Anehnya Kebijakan AS, Cabut Sayembara Rp162 Miliar Bos HTS tapi Statusnya Masih Teroris

Anehnya Kebijakan AS, Cabut Sayembara Rp162 Miliar Bos HTS tapi Statusnya Masih Teroris

Global | sindonews | Minggu, 22 Desember 2024 - 08:16
share

Pemerintah Amerika Serikat (AS) telah mencabut tawaran hadiah USD10 juta (lebih dari Rp162 miliar) untuk informasi yang mengarah pada penangkapan pemimpin Hayat Tahrir al-Sham (HTS) Ahmed Hussein al-Sharaa alias Abu Mohammad al-Julani.

Keputusan itu diambil Washington karena bos HTS tersebut menjadi pemimpin baru Suriah setelah menggulingkan rezim pemerintah Presiden Bashar al-Assad.

Langkah ini aneh, karena AS masih menetapan HTS sebagai organisasi teroris asing dan sanksi yang berasal dari penetapan ini masih berlaku.

Sayembara berhadiah itu dibatalkan menyusul pertemuan delegasi Washington dengan pimpinan HTS di Damaskus pada hari Jumat.

Awal bulan ini, pasukan oposisi Suriah yang dipimpin oleh HTS melancarkan serangan mendadak di seluruh negeri Suriah dan menggulingkan rezim Assad. Presiden terguling itu kemudian melarkan diri ke Rusia.

Barbara Leaf, Asisten Menteri Luar Negeri AS untuk Urusan Timur Dekat, memimpin delegasi ke Suriah pada hari Jumat, di mana mereka bertemu al-Sharaa. Itu menandai kunjungan pertama diplomat Amerika ke negara itu sejak 2012, ketika Kedutaan Besar AS di Damaskus ditutup.

Leaf mengeklaim mereka membahas perlunya mencegah kelompok teroris beroperasi di Suriah dan untuk memastikan perlindungan hak-hak minoritas dan perempuan.

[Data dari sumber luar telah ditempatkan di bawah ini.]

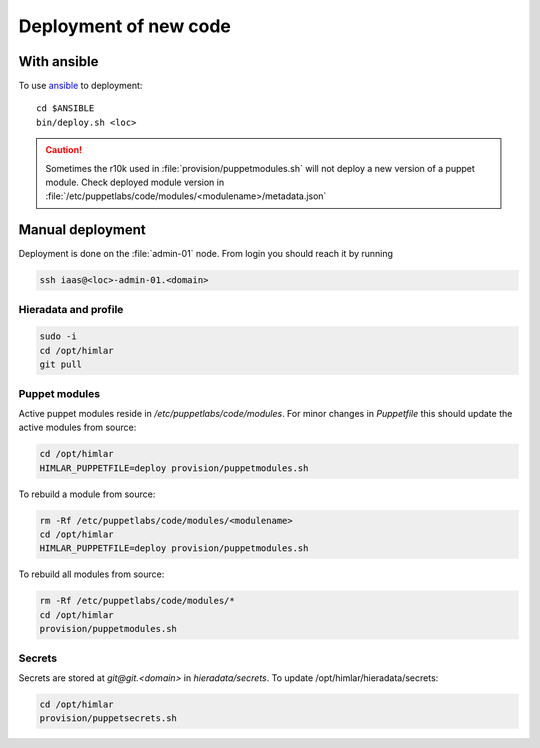 ======================
Deployment of new code
======================

With ansible
============

To use `ansible <ansible/index.html>`_ to deployment::

  cd $ANSIBLE
  bin/deploy.sh <loc>

.. CAUTION::
  Sometimes the r10k used in :file:`provision/puppetmodules.sh` will not deploy
  a new version of a puppet module. Check deployed module version in
  :file:`/etc/puppetlabs/code/modules/<modulename>/metadata.json`

Manual deployment
=================

Deployment is done on the :file:`admin-01` node. From login you should reach it by running

.. code:: bash

  ssh iaas@<loc>-admin-01.<domain>

Hieradata and profile
---------------------

.. code:: bash

  sudo -i
  cd /opt/himlar
  git pull

Puppet modules
--------------

Active puppet modules reside in `/etc/puppetlabs/code/modules`. For minor
changes in `Puppetfile` this should update the active modules from source:

.. code:: bash

  cd /opt/himlar
  HIMLAR_PUPPETFILE=deploy provision/puppetmodules.sh

To rebuild a module from source:

.. code:: bash

    rm -Rf /etc/puppetlabs/code/modules/<modulename>
    cd /opt/himlar
    HIMLAR_PUPPETFILE=deploy provision/puppetmodules.sh

To rebuild all modules from source:

.. code:: bash

  rm -Rf /etc/puppetlabs/code/modules/*
  cd /opt/himlar
  provision/puppetmodules.sh




Secrets
-------

Secrets are stored at `git@git.<domain>` in `hieradata/secrets`.
To update /opt/himlar/hieradata/secrets:

.. code:: bash

    cd /opt/himlar
    provision/puppetsecrets.sh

“Kami juga membahas kebutuhan penting untuk memastikan bahwa kelompok teroris tidak dapat menimbulkan ancaman di dalam Suriah atau di luar negeri, termasuk bagi AS dan mitra kami di kawasan itu,” kata Leaf dalam sambungan telepon dari Yordania.

“Berdasarkan diskusi kami, saya memberi tahu dia bahwa kami tidak akan melanjutkan tawaran Hadiah untuk Keadilan yang telah berlaku selama beberapa tahun,” paparnya, merujuk pada sayembara penangkapan bos HTS.

Leaf menekankan bahwa keputusan untuk menarik hadiah tersebut mencerminkan perubahan kebijakan yang bertujuan untuk melegitimasi keterlibatan dengan kelompok tersebut.

"Jika saya duduk bersama pemimpin HTS dan berdiskusi panjang lebar dan terperinci, agak tidak masuk akal untuk memberikan hadiah untuk kepalanya," kata Leaf.

"Jika tidak, saya harus meminta FBI untuk datang dan menangkapnya atau semacamnya,” katanya lagi, seperti dikutip dari Russia Today, Minggu (22/12/2024).

Delegasi AS juga termasuk Roger Carstens, Utusan Khusus Presiden untuk Urusan Penyanderaan, dan Daniel Rubinstein, penasihat senior yang menangani hubungan dengan pasukan Suriah yang baru.

Mereka membahas nasib jurnalis Amerika yang hilang Austin Tice—yang menghilang di Suriah pada tahun 2012—di antara isu-isu lainnya.

Minggu ini, militer AS mengungkapkan telah menggandakan pasukannya di Suriah menjadi sekitar 2.000 tentara sebelum rezim Assad jatuh, untuk mencegah teroris ISIS memanfaatkan pergolakan tersebut.

Pentagon melakukan serangan udara di timur laut negara itu pada hari Kamis, yang diduga menewaskan salah satu pemimpin kelompok teroris ISIS.

Meskipun pembukaan kembali Kedutaan AS di Damaskus tidak direncanakan, Leaf mengindikasikan bahwa pengakuan diplomatik di masa mendatang akan bergantung pada tindakan otoritas Suriah yang baru.